Alcatel, Lucent Seal Deal
The news comes just nine days after the two firms admitted they were in talks. The deal has been approved by the boards of both companies. (See Reports: Alcatel/Lucent Deal Nears.)
Lucent shareholders will receive 19.52 percent of an ADS (American Depositary Share), representing ordinary shares of Alcatel, for each ordinary share of Lucent they own. Once the deal is completed, current Alcatel shareholders will own 60 percent of the new company and Lucent's shareholders 40 percent. The new company's stock will be traded on the New York Stock Exchange and Euronext Paris.
Lucent CEO Pat Russo will retain that position at the newly formed company, which will be named at a later date. Alcatel's current CEO, Serge "The Merge" Tchuruk, will be non-executive Tchairman. Alcatel's Mike Quigley, who was set to replace Tchuruk as CEO this June, will be chief operating officer. (See Lucent & Alcatel: Quigley or Russo?.)
Each company will appoint six directors to the new company's 14-person board, which will include two "new independent European directors to be mutually agreed upon." The deal is expected to close within six to 12 months, subject to approval from regulators, government bodies, and the two firms' shareholders.

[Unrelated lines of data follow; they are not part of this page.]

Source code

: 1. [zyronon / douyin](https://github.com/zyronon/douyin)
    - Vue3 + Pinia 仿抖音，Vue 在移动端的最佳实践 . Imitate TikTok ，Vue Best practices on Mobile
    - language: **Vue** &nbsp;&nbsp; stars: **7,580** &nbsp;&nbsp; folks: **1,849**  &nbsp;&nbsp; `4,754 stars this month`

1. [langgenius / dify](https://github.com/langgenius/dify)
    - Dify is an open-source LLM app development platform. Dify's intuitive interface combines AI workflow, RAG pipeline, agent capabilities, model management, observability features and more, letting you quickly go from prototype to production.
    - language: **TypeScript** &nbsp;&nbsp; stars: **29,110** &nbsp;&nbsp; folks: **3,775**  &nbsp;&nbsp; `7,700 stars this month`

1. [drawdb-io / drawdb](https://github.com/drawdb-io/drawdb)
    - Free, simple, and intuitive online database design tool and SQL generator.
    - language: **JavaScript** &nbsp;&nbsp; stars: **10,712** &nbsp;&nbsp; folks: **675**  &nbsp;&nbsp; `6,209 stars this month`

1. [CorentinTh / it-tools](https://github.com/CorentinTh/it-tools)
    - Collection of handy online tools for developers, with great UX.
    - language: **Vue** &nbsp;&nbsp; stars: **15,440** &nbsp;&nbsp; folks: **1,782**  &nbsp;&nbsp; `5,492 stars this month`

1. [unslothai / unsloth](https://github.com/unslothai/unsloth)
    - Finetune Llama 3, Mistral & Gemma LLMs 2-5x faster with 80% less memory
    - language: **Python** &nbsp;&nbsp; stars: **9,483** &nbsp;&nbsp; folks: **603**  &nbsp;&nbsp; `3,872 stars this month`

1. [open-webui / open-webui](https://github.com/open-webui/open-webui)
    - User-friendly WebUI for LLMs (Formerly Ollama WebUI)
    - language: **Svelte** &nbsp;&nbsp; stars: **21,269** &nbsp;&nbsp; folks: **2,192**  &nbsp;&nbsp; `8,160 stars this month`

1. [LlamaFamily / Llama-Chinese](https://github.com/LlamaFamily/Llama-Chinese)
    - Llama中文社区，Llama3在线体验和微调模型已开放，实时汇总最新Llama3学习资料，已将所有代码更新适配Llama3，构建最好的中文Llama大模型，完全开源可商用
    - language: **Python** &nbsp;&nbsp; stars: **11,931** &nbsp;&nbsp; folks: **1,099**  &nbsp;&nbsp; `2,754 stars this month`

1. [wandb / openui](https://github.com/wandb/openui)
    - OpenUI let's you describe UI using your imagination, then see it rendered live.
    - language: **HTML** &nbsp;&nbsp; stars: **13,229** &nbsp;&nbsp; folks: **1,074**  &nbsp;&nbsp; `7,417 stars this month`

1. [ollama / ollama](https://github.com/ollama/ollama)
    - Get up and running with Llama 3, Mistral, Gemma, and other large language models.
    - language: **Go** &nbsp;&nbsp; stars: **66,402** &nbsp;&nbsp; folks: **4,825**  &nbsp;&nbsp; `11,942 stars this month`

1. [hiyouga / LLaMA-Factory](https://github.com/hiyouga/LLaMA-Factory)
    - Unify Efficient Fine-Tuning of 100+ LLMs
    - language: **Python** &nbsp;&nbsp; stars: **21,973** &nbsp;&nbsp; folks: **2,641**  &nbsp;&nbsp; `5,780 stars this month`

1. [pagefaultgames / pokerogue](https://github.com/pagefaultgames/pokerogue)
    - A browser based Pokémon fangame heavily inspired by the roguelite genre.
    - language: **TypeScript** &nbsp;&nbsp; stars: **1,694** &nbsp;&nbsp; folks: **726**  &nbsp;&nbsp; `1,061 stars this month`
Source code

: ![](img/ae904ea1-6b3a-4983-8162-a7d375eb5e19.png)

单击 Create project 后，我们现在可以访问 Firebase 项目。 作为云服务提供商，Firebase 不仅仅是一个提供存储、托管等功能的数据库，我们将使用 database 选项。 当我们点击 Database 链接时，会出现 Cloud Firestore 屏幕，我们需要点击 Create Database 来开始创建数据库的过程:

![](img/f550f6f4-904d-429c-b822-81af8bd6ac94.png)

As expected, a separate subsidiary, managed by a board comprising three U.S. citizens, will be formed to deal with Lucent's U.S. government agency business. Concerns had been raised about allowing a non-U.S. company to have any role in Lucent's security-related contracts and Bell Labs developments.
As for Alcatel's sensitive satellite business, Tchuruk is to continue negotiations with French defense firm Thales SA (Paris: TCFP.PA) about a deal that would see Alcatel increase its current 9.5 percent stake in Thales to between 25 percent and 30 percent in return for its satellite subsidiary.
The companies believe the merger will create $1.7 billion in cost savings within three years of the deal closing. Those savings will come from combining multiple corporate functions that will result in a workforce reduction of about 10 percent, or approximately 8,800 jobs.
That could cause some problems for Alcatel's management, reckons Heavy Reading senior analyst Patrick Donegan. "What's surprising is that Alcatel has decided to press ahead with this in the midst of France's current political troubles. Much of these revolve around popular fear of economic globalization, and in particular the fear of French companies and employees having their status undermined by global mergers and acquisitions...
"This deal is undoubtedly the right thing from the perspective of the global telecom sector. The question now is whether it can go through politically. Politics played a part in obstructing these two companies' first attempt at a merger. Six years on, politics could easily undermine it all over again."
The merger will also cost the new company about $1.7 billion in restructuring charges, which will mostly be recorded in the first year. The vendors clearly state that the "transaction is expected to be accretive to earnings per share in the first year post closing with synergies, excluding restructuring charges and amortization of intangible assets."
"A combined Alcatel and Lucent will be global in scale, have clear leadership in the areas that will define next-generation networks, boast one of the largest research and development capabilities focused on communications, and employ the largest and most experienced global services team in the industry," stated Tchuruk in a prepared statement.
Russo added: "The strategic logic driving this transaction is compelling. The communications industry is at the beginning of a significant transformation of network technologies, applications, and services -- one that is projected to enable converged services across service-provider networks, enterprise networks, and an array of personal devices. This presents extraordinary opportunities for our combined company to accelerate its growth.”
Those opportunities will be aided by strong positions in increasingly hot sectors such as IMS (IP Multimedia Subsystem) and IPTV. (See Merger Would Benefit Lucent in IPTV and Lucent Lands BellSouth IMS Deal.)
The vendors say that, once merged, they will have "strong, long-term relationships with every major service provider around the world," and "the largest and most experienced global services and support organization in the industry," with a presence in more than 130 countries worldwide.
In addition to Russo, Tchuruk, and Quigley, other senior executives will include: Lucent's current COO Frank D’Amelio, who will be senior EVP with responsibility for integration and operations; and Alcatel's CFO Jean-Pascal Beaufret and senior VP of human resources Claire Pedini, who will retain their roles at the new company. Other major positions, such as CTO, will be filled at a later date.
With Alcatel and Lucent creating such a powerhouse, other vendors are expected to follow suit as consolidation fever grips the telecom sector. (See Alcatel/Lucent: The Domino Factor, IPOs & M&A: London Gossip, Sources: Lucent, Nokia in Play for Siemens, AT&T Deal Could Spur Cable Buys, and Ma Bell Is Back!)